I'm trying to do some research on California 4-years to transfer for film. I applied and was accepted to SFSU & CSUN last year, and applied and got to the interview round at UCLA last year as well. 

I plan on applying to UCLA again, but in case I don't make it (again), I need some backups. I was wondering if anyone has any experience or knowledge about UC Irvine? I just want to apply to schools that are close to LA to be close to the industry but also are solid. I know it's not one of the big 3, but I'd like to get into screenwriting, so production is not a priority for me.

Thanks in advance!


----------



## Kaylah (Sep 28, 2012)

Hi. I am a current film student at UC Irvine. You probably already know but the film program at UCI is very theory-based.
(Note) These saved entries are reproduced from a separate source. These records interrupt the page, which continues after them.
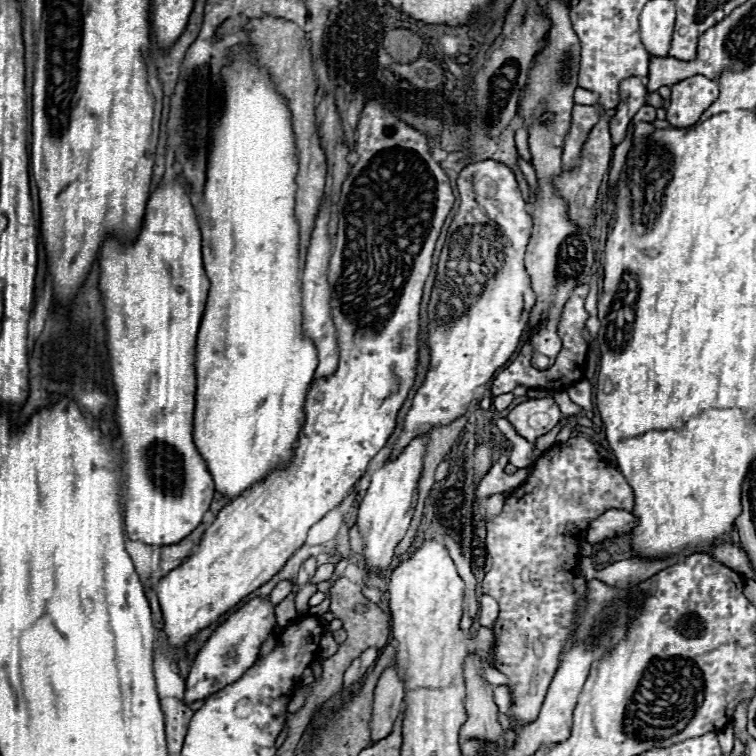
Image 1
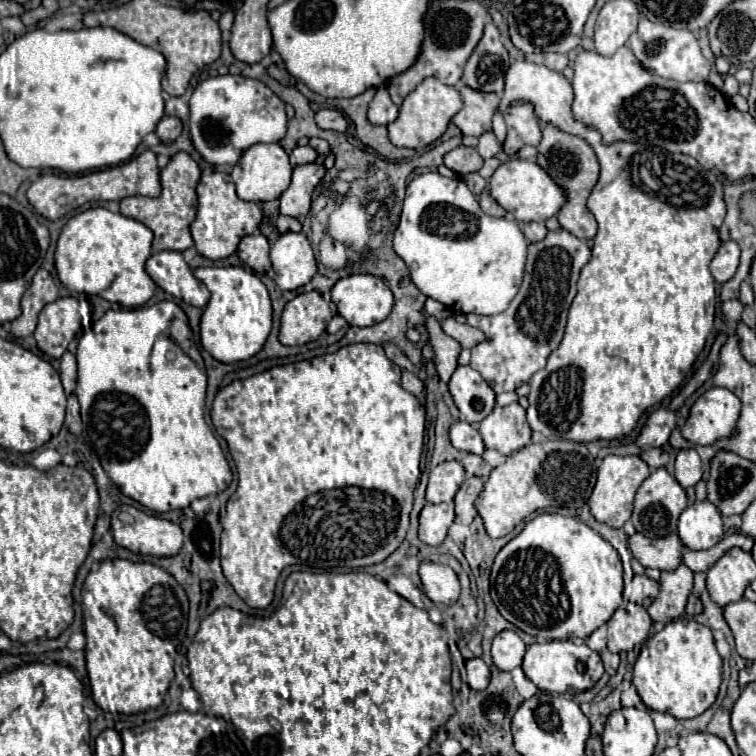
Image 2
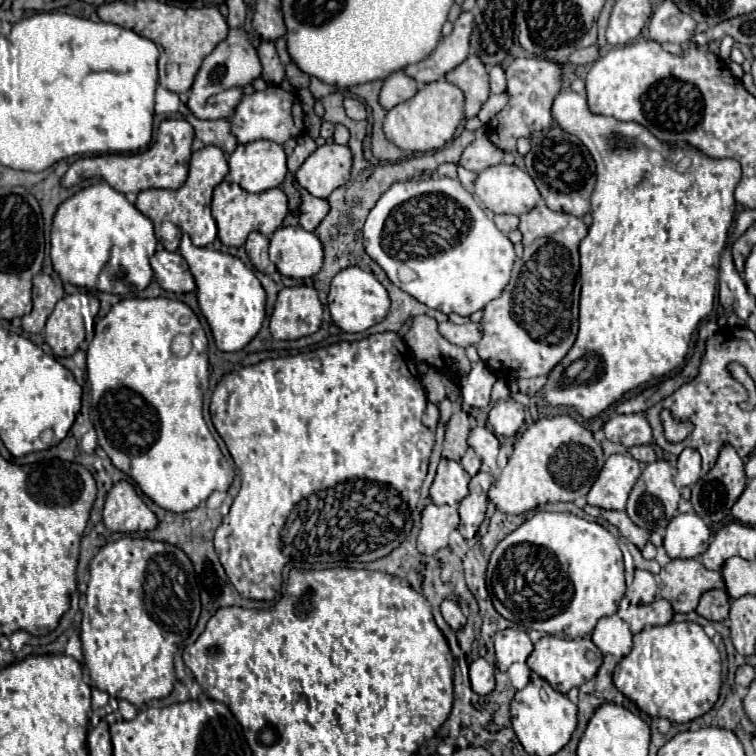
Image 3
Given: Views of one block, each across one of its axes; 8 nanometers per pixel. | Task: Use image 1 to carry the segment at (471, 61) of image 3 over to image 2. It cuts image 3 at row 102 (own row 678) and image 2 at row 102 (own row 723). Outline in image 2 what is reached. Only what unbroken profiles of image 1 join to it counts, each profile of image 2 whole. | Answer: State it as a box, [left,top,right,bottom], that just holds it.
[452,86,500,136]

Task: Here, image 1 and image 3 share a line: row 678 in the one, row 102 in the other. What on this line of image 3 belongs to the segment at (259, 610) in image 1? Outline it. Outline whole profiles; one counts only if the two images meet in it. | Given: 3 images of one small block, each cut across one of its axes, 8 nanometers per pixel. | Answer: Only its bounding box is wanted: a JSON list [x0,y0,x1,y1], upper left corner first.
[186,30,262,120]

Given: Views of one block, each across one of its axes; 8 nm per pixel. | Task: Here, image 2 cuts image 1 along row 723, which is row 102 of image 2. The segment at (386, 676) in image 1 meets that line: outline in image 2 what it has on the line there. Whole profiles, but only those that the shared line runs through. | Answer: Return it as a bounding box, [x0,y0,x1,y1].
[368,86,398,126]

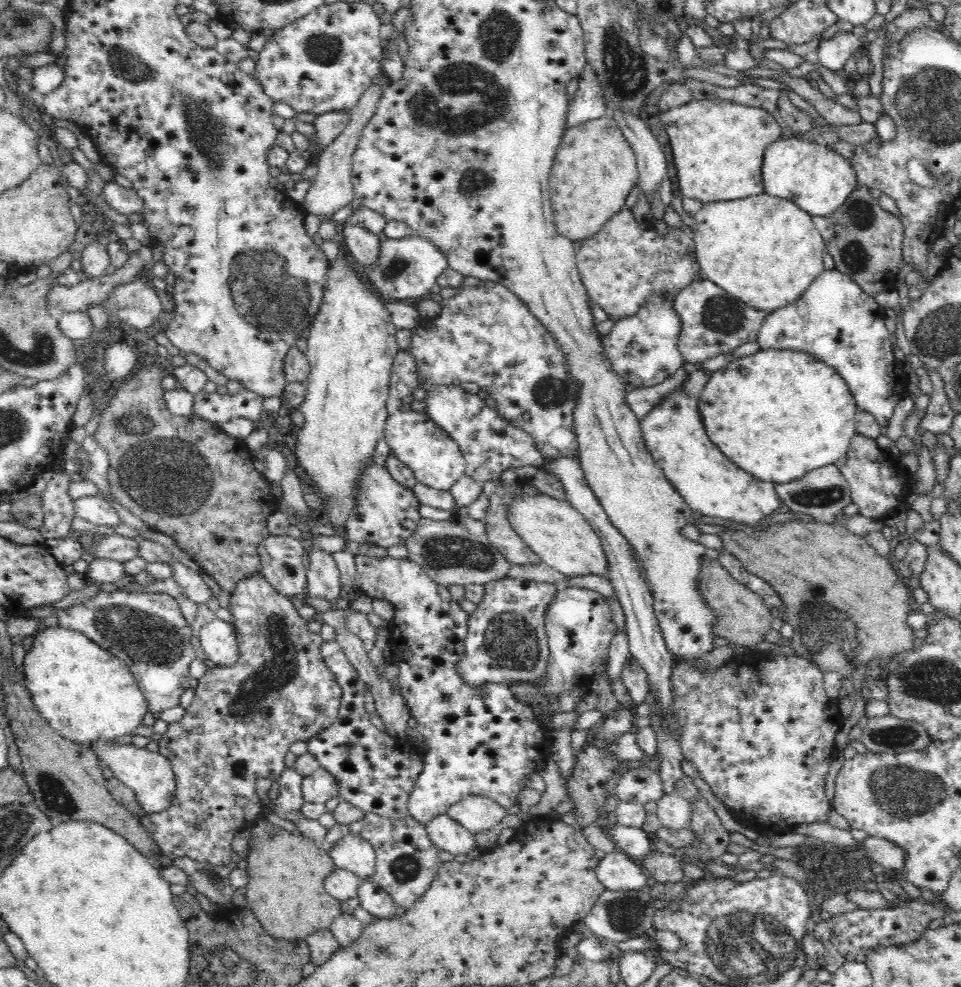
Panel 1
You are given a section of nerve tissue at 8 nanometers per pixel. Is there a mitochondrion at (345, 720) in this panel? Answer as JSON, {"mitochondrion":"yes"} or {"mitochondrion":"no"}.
{"mitochondrion":"no"}

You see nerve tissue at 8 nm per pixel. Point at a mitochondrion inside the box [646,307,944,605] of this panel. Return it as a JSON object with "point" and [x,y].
{"point":[809,497]}

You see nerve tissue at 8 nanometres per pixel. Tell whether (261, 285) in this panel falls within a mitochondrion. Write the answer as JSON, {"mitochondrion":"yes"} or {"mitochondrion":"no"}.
{"mitochondrion":"yes"}

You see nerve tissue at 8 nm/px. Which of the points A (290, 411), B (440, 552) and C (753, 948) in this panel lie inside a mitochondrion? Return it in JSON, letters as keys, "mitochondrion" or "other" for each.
{"A":"other","B":"mitochondrion","C":"mitochondrion"}

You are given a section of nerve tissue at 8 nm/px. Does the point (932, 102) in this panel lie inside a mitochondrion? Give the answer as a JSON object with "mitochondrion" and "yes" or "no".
{"mitochondrion":"yes"}

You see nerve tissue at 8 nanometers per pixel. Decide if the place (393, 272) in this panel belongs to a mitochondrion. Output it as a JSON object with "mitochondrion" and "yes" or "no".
{"mitochondrion":"yes"}

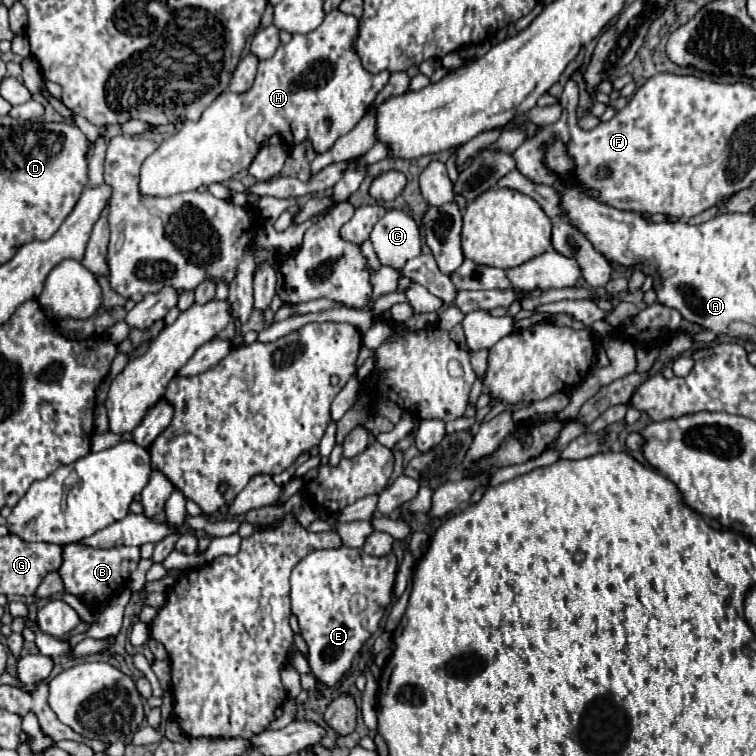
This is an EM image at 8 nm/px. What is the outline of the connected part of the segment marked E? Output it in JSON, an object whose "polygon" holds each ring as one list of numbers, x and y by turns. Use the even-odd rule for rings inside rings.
{"polygon":[[360,548,314,550,296,564,290,576,292,612,298,618,300,636,308,644,310,676,332,688,352,668,362,644,380,628,386,606,392,602,396,556,368,556]]}

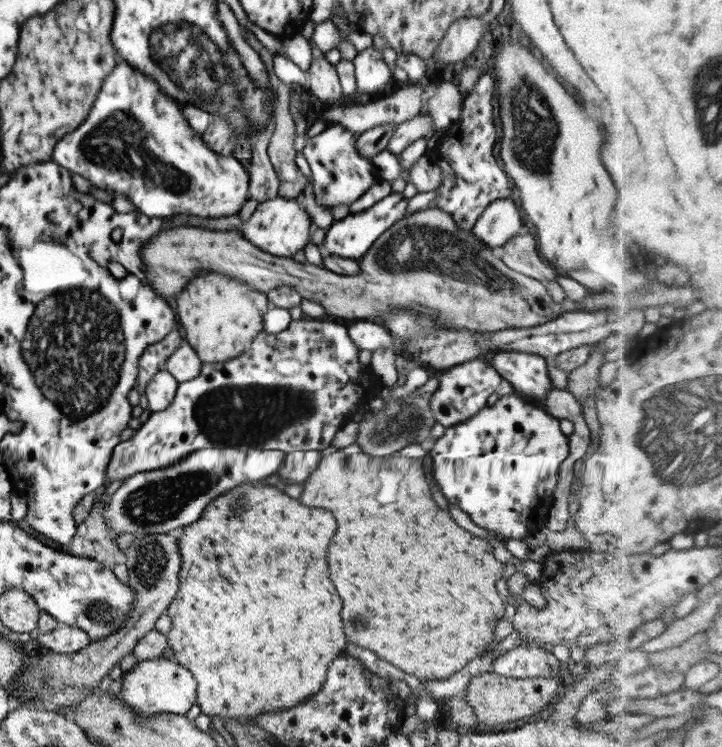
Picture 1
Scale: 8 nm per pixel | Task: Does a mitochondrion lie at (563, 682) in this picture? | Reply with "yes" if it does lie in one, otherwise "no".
no

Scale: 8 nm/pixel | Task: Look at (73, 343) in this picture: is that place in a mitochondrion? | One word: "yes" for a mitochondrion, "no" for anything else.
yes

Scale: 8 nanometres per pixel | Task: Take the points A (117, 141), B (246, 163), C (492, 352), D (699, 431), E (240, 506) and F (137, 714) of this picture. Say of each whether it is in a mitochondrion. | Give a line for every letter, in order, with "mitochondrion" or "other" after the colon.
A: mitochondrion
B: other
C: other
D: mitochondrion
E: mitochondrion
F: other

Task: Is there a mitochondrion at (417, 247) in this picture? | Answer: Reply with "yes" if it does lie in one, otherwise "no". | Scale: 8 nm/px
yes

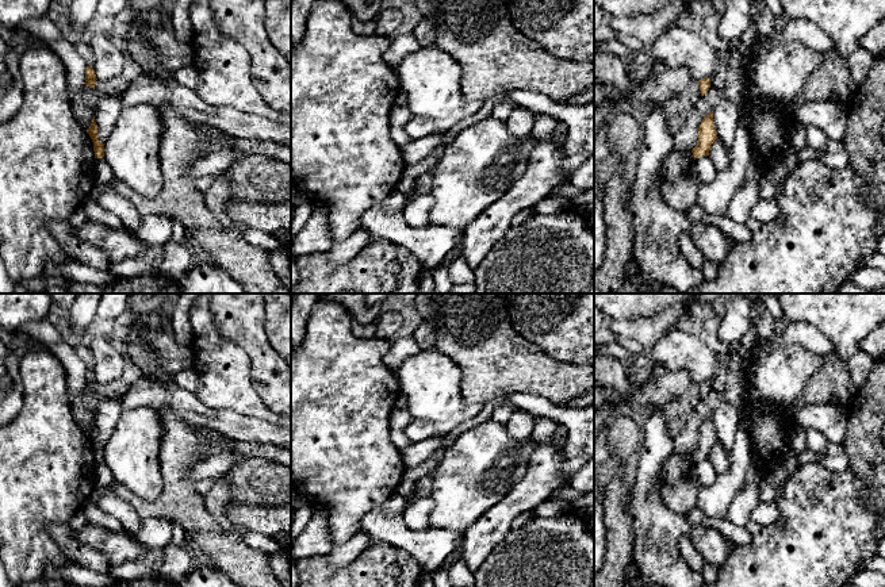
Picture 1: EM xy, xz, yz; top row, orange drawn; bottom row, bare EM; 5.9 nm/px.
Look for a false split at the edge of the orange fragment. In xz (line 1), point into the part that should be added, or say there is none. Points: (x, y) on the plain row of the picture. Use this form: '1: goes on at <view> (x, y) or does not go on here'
1: does not go on here

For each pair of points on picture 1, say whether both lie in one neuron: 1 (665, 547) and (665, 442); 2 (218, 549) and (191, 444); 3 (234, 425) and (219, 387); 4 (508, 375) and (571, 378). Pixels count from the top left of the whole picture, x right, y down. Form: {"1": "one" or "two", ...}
{"1": "one", "2": "one", "3": "two", "4": "one"}

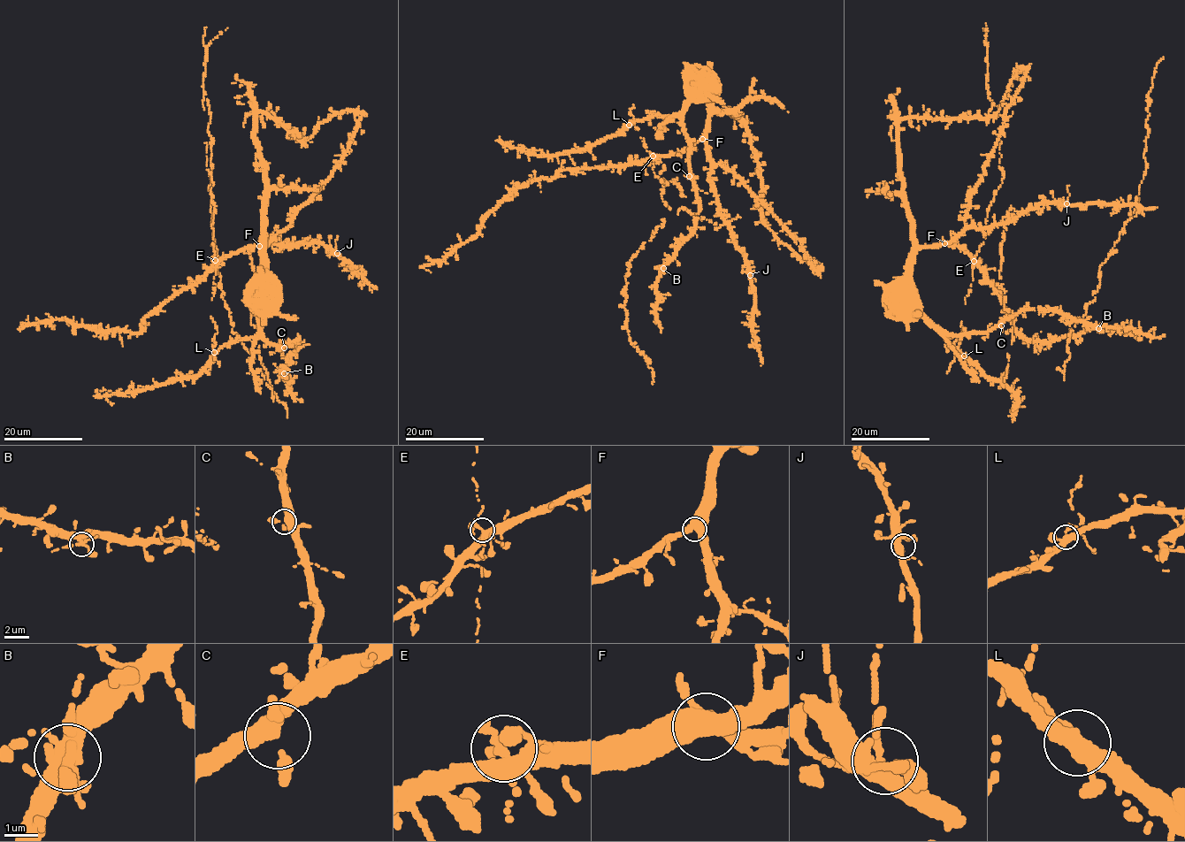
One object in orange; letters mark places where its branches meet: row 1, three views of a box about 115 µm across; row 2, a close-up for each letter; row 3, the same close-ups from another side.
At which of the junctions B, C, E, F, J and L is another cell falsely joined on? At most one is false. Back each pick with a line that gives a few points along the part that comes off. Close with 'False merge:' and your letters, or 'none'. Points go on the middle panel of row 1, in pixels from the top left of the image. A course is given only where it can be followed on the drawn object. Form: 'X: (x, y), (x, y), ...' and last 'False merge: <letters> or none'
False merge: none

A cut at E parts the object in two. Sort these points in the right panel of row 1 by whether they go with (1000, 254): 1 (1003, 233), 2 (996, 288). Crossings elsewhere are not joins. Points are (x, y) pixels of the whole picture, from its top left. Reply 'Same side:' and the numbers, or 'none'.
Same side: 1, 2

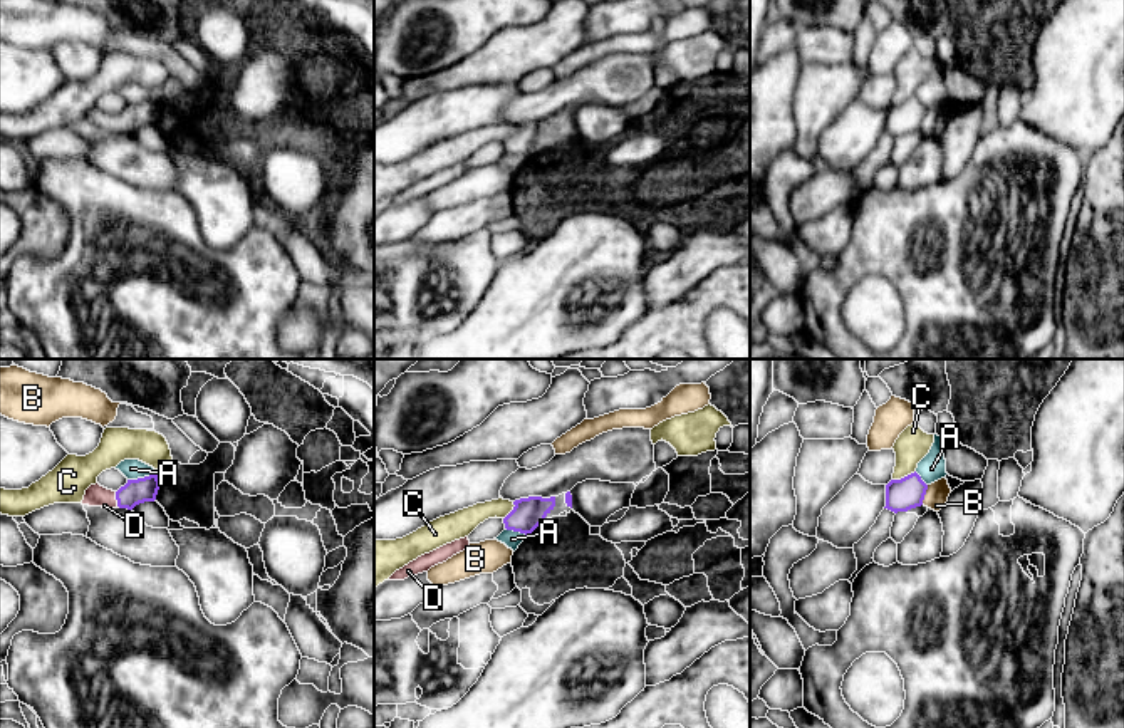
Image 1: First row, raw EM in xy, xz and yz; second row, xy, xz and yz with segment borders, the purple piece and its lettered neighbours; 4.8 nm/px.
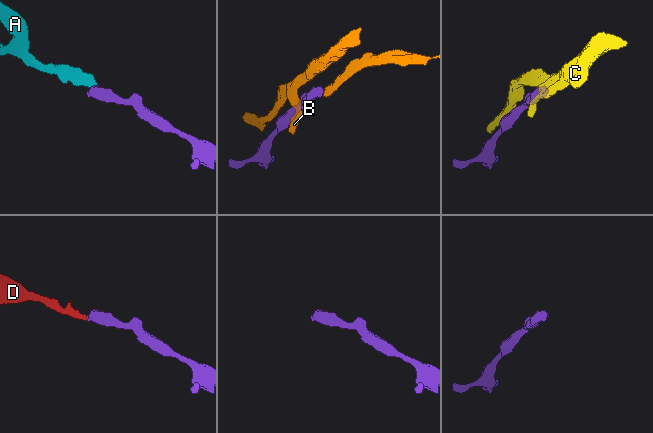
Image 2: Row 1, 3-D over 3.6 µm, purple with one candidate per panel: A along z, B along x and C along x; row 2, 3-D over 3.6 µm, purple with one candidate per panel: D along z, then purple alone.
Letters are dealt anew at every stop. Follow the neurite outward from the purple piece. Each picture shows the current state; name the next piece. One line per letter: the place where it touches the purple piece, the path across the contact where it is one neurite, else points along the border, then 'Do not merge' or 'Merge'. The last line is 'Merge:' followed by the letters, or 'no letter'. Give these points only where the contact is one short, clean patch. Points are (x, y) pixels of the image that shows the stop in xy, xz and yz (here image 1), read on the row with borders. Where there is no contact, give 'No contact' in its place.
A: Touches purple at xy (141, 478). Boundary: xy (155, 472), (128, 480). Do not merge
B: Touches purple at yz (923, 495). Do not merge
C: Touches purple at yz (905, 477). Boundary: yz (915, 470), (893, 480). Do not merge
D: Touches purple at xy (116, 499). Path across: xy (135, 492), (116, 499), (96, 495). Merge
Merge: D

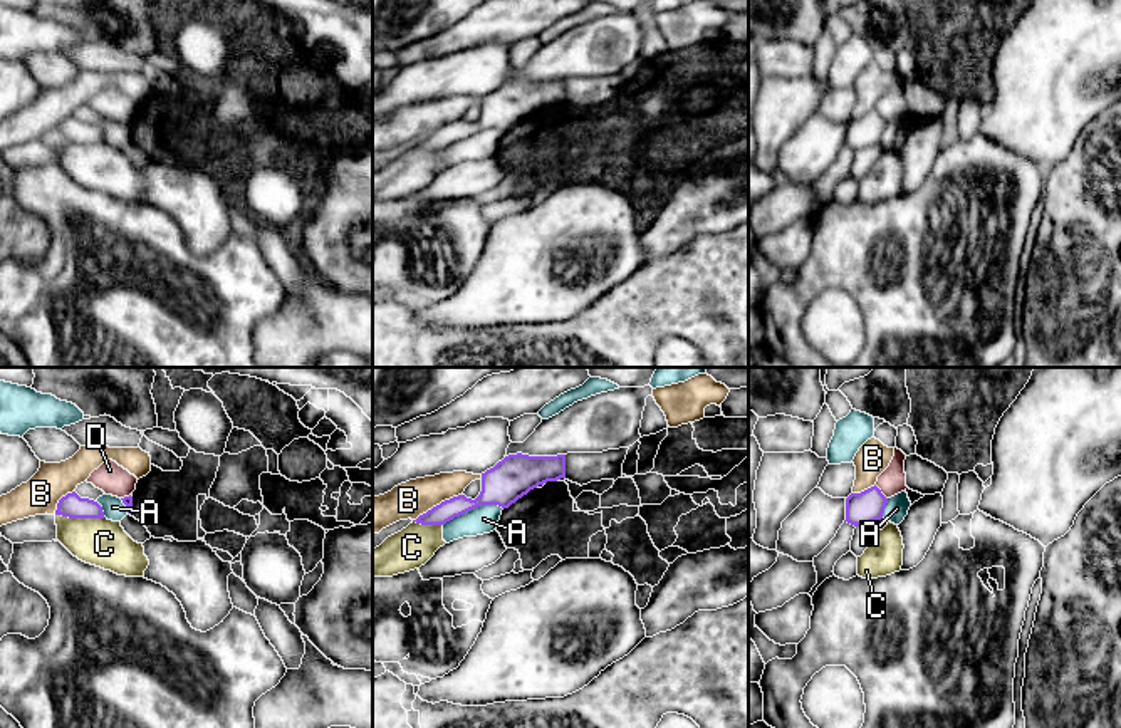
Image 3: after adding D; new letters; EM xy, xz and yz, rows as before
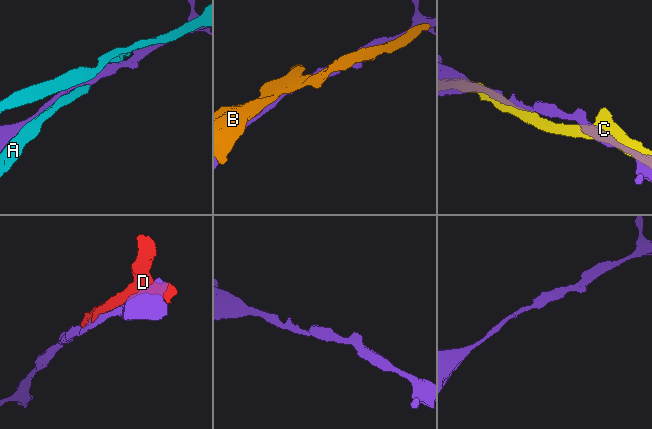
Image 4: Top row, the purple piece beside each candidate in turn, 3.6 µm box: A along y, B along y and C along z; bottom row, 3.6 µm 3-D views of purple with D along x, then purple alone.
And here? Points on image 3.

There are not many classes on production (only like 2-3 if I am not mistaken) They have classes like Hong Kong cinema and even Muslim cinema. They can prep you really well if you are planning to be a film critic, but not really for anything else. (filmmaker/screenwriter)

http://websoc.reg.uci.edu/perl/WebSoc
go to this link and choose "film and media studies" in the department and you will see what classes they offer.

I decided to transfer to USC because of the lack of production classes at UCI. There is a really good screenwriting program at SC as well. You could try that out if you are gonna submit your transfer application to UCLA anyways.


----------